Tuesday, February 28, 2012

Supplements

Over the years, counter)induction has performed several concerts thematically related to our up-coming concert, Where words leave off:  New Voices,  Talk Dirty to Medrama: music and its double.
This persistent recapitulation of a thematic is rare for us, and indicates either a shortfall of our programmatic imagination (unlikely, it seems) or a question that keeps resurfacing, an unsolvable question, an aporia in the discursive network of musicking.

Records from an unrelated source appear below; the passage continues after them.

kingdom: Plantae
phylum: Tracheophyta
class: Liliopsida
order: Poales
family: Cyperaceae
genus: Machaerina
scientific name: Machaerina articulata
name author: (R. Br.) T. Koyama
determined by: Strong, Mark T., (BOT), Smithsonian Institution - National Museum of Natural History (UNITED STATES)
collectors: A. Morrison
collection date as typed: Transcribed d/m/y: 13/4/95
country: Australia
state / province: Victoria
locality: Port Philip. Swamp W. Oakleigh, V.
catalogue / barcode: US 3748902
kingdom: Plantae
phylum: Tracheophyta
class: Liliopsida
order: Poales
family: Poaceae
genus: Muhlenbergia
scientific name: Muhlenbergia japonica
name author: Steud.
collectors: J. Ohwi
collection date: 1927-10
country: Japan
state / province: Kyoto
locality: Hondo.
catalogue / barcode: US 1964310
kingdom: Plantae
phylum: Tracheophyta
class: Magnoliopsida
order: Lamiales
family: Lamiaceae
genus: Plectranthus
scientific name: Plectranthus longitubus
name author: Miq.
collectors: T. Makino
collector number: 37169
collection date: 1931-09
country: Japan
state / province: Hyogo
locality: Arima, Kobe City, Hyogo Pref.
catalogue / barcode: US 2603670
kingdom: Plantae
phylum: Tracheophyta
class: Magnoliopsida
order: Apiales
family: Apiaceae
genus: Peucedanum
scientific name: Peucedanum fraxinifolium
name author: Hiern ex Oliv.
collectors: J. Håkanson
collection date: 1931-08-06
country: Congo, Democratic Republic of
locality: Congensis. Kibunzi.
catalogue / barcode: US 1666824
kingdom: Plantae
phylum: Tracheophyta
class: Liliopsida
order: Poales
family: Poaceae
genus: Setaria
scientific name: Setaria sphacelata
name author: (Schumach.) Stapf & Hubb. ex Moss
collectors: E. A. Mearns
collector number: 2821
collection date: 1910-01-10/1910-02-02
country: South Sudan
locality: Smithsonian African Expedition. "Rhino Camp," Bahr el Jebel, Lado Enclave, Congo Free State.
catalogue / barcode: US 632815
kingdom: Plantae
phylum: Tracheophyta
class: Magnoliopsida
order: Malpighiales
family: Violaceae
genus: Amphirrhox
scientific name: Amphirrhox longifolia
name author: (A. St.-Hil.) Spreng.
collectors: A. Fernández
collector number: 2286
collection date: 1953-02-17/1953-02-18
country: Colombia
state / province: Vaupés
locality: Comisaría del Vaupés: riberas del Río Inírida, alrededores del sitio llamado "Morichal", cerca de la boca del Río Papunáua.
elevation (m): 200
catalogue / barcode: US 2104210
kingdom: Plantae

This endless interrogatory recapitulation shouldn't surprise us, as it is a continuation of traditions' inability to resolve the question;– as a survey of the Muses and their domains shows us that the line between music and speech was a blurry one from antiquity.  Whether we consider Hesiod's Euterpe, muse of flutes and lyric poetry or  Pausanias' Aoide (the muse of song), the muses with musical attributes are linked to poetry and sung text.

Nor are these Classical linkages simply a confusion that modernity sorted out;–  the wrangling of  of the Council of Trent, the monody of the Florentine camerata, the rise of instrumental music in the 18th and 19th centuries, and the synthesizing aspirations of Wagnerian gesamtkunstwerke show us not a  gradual clarification, but a return again and again to this unresolvable tension and ineluctable linked between speech and music.

What this makes me think of, actually, is a different source from antiquity - the closing of Plato's Phaedrus, in particular the readings of the passage by Derrida and Ricoeur.  There's a nice summary of the Derridean take [ here ], and for Ricoeur's take, it's probably just best to read Memory, History, Forgetting.  Derrida expands Rousseau's notion of the supplement - it is that which comes to aid to something ‘primary’ or ‘original.'  In this aiding, the supplement displays that which is absent from the original form.

What this makes me think of here is not that music is a supplement to speech or that speech is a supplement to music, but rather that the relationship seems to alternate, each becoming the supplement of the other.  This transductive loop does not render the question of primacy moot, though it does become unanswerable; rather, the positioning and re-position of the two domains becomes generative, a source for next question, the next concert, the next work of music, and the next piece of verse.  And this constant generation of new question seems very much what we do here at c)i.